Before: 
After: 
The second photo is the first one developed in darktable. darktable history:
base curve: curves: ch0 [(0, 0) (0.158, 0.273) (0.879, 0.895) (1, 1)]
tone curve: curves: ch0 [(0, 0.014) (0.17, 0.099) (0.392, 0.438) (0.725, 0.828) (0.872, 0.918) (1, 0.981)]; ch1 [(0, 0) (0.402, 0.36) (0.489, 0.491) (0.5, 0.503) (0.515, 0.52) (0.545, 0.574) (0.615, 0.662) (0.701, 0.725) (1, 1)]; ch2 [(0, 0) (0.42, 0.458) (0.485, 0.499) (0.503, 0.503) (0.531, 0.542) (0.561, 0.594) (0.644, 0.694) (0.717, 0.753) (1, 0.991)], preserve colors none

══════════════════════════════

#### Short exercise
Rewrite the material above with "tone curve" replaced by "rgb curve" and everything else left unchanged.

#### Output for this exercise
Before: 
After: 
The second photo is the first one developed in darktable. darktable history:
base curve: curves: ch0 [(0, 0) (0.158, 0.273) (0.879, 0.895) (1, 1)]
rgb curve: curves: ch0 [(0, 0.014) (0.17, 0.099) (0.392, 0.438) (0.725, 0.828) (0.872, 0.918) (1, 0.981)]; ch1 [(0, 0) (0.402, 0.36) (0.489, 0.491) (0.5, 0.503) (0.515, 0.52) (0.545, 0.574) (0.615, 0.662) (0.701, 0.725) (1, 1)]; ch2 [(0, 0) (0.42, 0.458) (0.485, 0.499) (0.503, 0.503) (0.531, 0.542) (0.561, 0.594) (0.644, 0.694) (0.717, 0.753) (1, 0.991)], preserve colors none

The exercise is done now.